There is a passing mention of Bolton in “The Rats in the Walls“, when Delapore, our narrator, mentions originally coming to Great Britain from that Massachusetts town, though no other details of the town are learned (save perhaps that one might grow wealthy enough living there to be able to buy and refurbish a ruin priory).

Finally in “The Colour Out of Space” we find a mention of “a timid windmill salesman from Bolton”.

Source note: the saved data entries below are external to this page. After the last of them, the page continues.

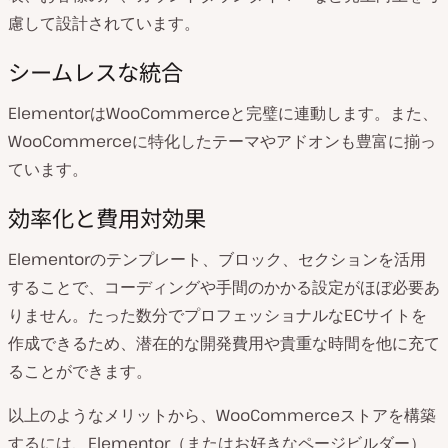
慮して設計されています。
シームレスな統合
ElementorはWooCommerceと完璧に連動します。また、
WooCommerceに特化したテーマやアドオンも豊富に揃っ
ています。
効率化と費用対効果
Elementorのテンプレート、ブロック、セクションを活用
することで、コーディングや手間のかかる設定がほぼ必要あ
りません。たった数分でプロフェッショナルなECサイトを
作成できるため、潜在的な開発費用や貴重な時間を他に充て
ることができます。
以上のようなメリットから、WooCommerceストアを構築
するには、Elementor（またはお好きなページビルダー）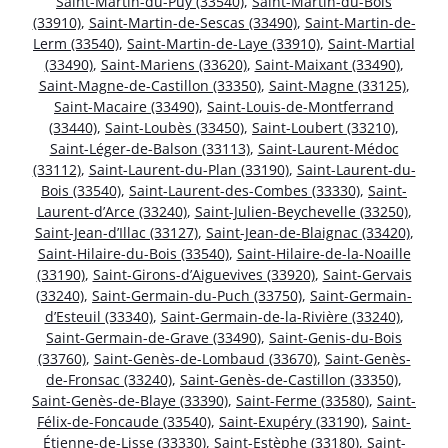
Saint-Martin-du-Puy (33540)
,
Saint-Martin-du-Bois
(33910)
,
Saint-Martin-de-Sescas (33490)
,
Saint-Martin-de-
Lerm (33540)
,
Saint-Martin-de-Laye (33910)
,
Saint-Martial
(33490)
,
Saint-Mariens (33620)
,
Saint-Maixant (33490)
,
Saint-Magne-de-Castillon (33350)
,
Saint-Magne (33125)
,
Saint-Macaire (33490)
,
Saint-Louis-de-Montferrand
(33440)
,
Saint-Loubès (33450)
,
Saint-Loubert (33210)
,
Saint-Léger-de-Balson (33113)
,
Saint-Laurent-Médoc
(33112)
,
Saint-Laurent-du-Plan (33190)
,
Saint-Laurent-du-
Bois (33540)
,
Saint-Laurent-des-Combes (33330)
,
Saint-
Laurent-d’Arce (33240)
,
Saint-Julien-Beychevelle (33250)
,
Saint-Jean-d’Illac (33127)
,
Saint-Jean-de-Blaignac (33420)
,
Saint-Hilaire-du-Bois (33540)
,
Saint-Hilaire-de-la-Noaille
(33190)
,
Saint-Girons-d’Aiguevives (33920)
,
Saint-Gervais
(33240)
,
Saint-Germain-du-Puch (33750)
,
Saint-Germain-
d’Esteuil (33340)
,
Saint-Germain-de-la-Rivière (33240)
,
Saint-Germain-de-Grave (33490)
,
Saint-Genis-du-Bois
(33760)
,
Saint-Genès-de-Lombaud (33670)
,
Saint-Genès-
de-Fronsac (33240)
,
Saint-Genès-de-Castillon (33350)
,
Saint-Genès-de-Blaye (33390)
,
Saint-Ferme (33580)
,
Saint-
Félix-de-Foncaude (33540)
,
Saint-Exupéry (33190)
,
Saint-
Étienne-de-Lisse (33330)
,
Saint-Estèphe (33180)
,
Saint-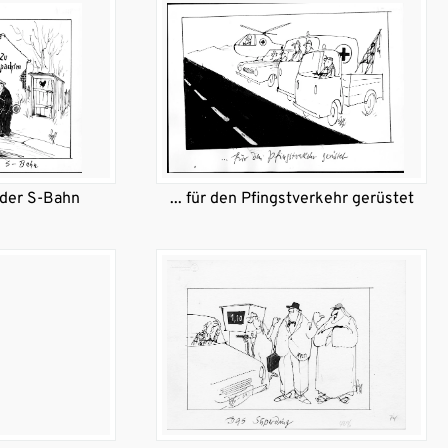
 der S-Bahn
... für den Pfingstverkehr gerüstet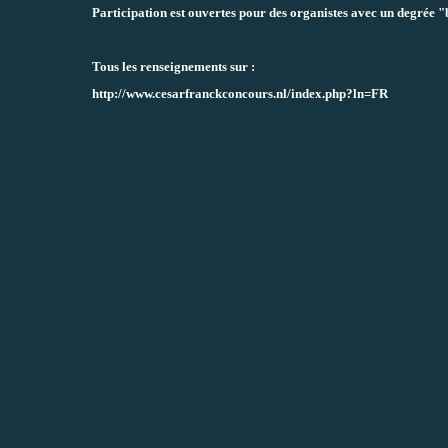
Participation est ouvertes pour des organistes avec un degrée 
Tous les renseignements sur :
http://www.cesarfranckconcours.nl/index.php?ln=FR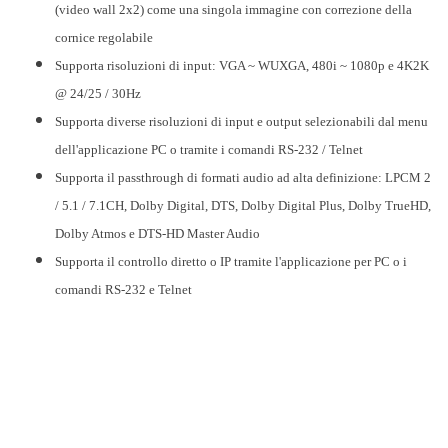
(video wall 2x2) come una singola immagine con correzione della
cornice regolabile
Supporta risoluzioni di input: VGA ~ WUXGA, 480i ~ 1080p e 4K2K
@ 24/25 / 30Hz
Supporta diverse risoluzioni di input e output selezionabili dal menu
dell'applicazione PC o tramite i comandi RS-232 / Telnet
Supporta il passthrough di formati audio ad alta definizione: LPCM 2
/ 5.1 / 7.1CH, Dolby Digital, DTS, Dolby Digital Plus, Dolby TrueHD,
Dolby Atmos e DTS-HD Master Audio
Supporta il controllo diretto o IP tramite l'applicazione per PC o i
comandi RS-232 e Telnet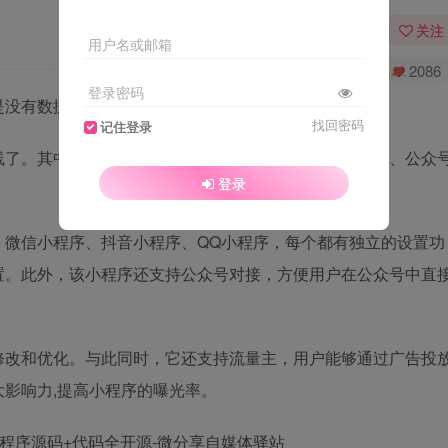
关注
用户名或邮箱
0
3191
2086
登录密码
是没有数据库的，故此我直接花买下来的完整版本源码！
找回密码
记住登录
线了。其中包含了多款独立小程序设置功能，支持流量主、公众
登录
、微信小程序、抖音小程序、QQ小程序，每个都有独立的设置功
置。此外，该小程序还支持公众号对接，方便用户在公众号中直
修改和优化。与此同时，它还支持流量主，用户能够通过广告投
影响力,提高小程序的曝光率。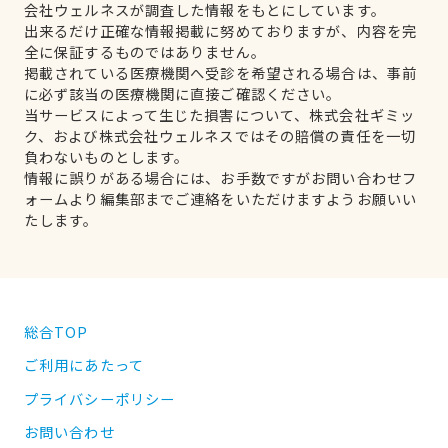
会社ウェルネスが調査した情報をもとにしています。
出来るだけ正確な情報掲載に努めておりますが、内容を完
全に保証するものではありません。
掲載されている医療機関へ受診を希望される場合は、事前
に必ず該当の医療機関に直接ご確認ください。
当サービスによって生じた損害について、株式会社ギミッ
ク、および株式会社ウェルネスではその賠償の責任を一切
負わないものとします。
情報に誤りがある場合には、お手数ですがお問い合わせフ
ォームより編集部までご連絡をいただけますようお願いい
たします。
総合TOP
ご利用にあたって
プライバシーポリシー
お問い合わせ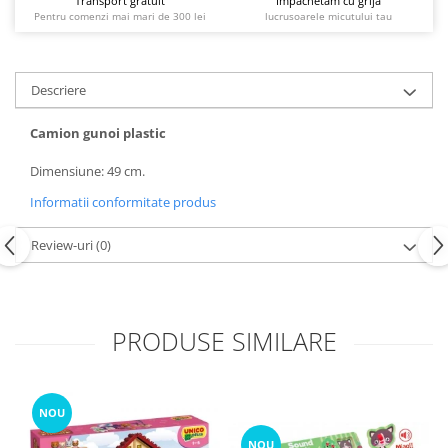
Transport gratuit
Impachetam cu grija
Pentru comenzi mai mari de 300 lei
lucrusoarele micutului tau
Descriere
Camion gunoi plastic
Dimensiune: 49 cm.
Informatii conformitate produs
Review-uri
(0)
PRODUSE SIMILARE
NOU
NOU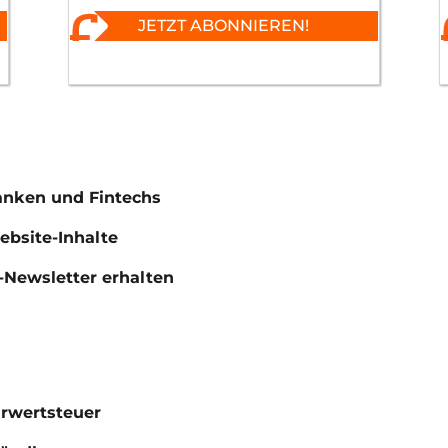
JETZT ABONNIEREN!
anken und Fintechs
Website-Inhalte
Newsletter erhalten
hrwertsteuer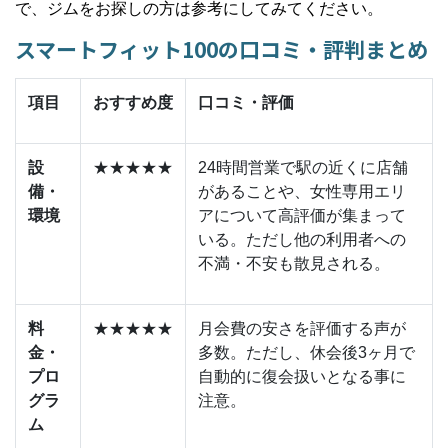
で、ジムをお探しの方は参考にしてみてください。
スマートフィット100の口コミ・評判まとめ
項目
おすすめ度
口コミ・評価
設
★★★★★
24
時間営業で駅の近くに店舗
備・
があることや、女性専用エリ
環境
アについて高評価が集まって
いる。ただし他の利用者への
不満・不安も散見される。
料
★★★★★
月会費の安さを評価する声が
金・
多数。ただし、休会後
3
ヶ月で
プロ
自動的に復会扱いとなる事に
グラ
注意。
ム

Turning to RPG sources, most of our information on Bolton come from the scenario “Freak Show” (by Kevin Ross and Todd Woods) from Tales of the Miskatonic Valley.  In that scenario the Nichols Carnival (possibly inspired by a mention of a circus passing through Bolton in “Herbert West: Reanimator”) makes a stop in that town.  The scenario tells us that Bolton has a population of around 15,000, was founded on the banks of the James River (a tributary of the Miskatonic) around 1650 and incorporated in 1714.  A few locations within Bolton are referenced – such as a diner – but no further details are given.  The population and founding dates are repeated in the Lovecraft Country Gazetteer that was included in several subsequent Lovecraft Country products, adding to later versions that the town specializes in “shoes, leather goods, and textiles.”

(There is an actual Bolton in Massachusetts, but it is clear that Lovecraft’s rough factory town is not the small farming community in Worcester County.  Lovecraft mentions the passing through the real Bolton in a letter from 1934, but it is unclear when he learned of its existence.)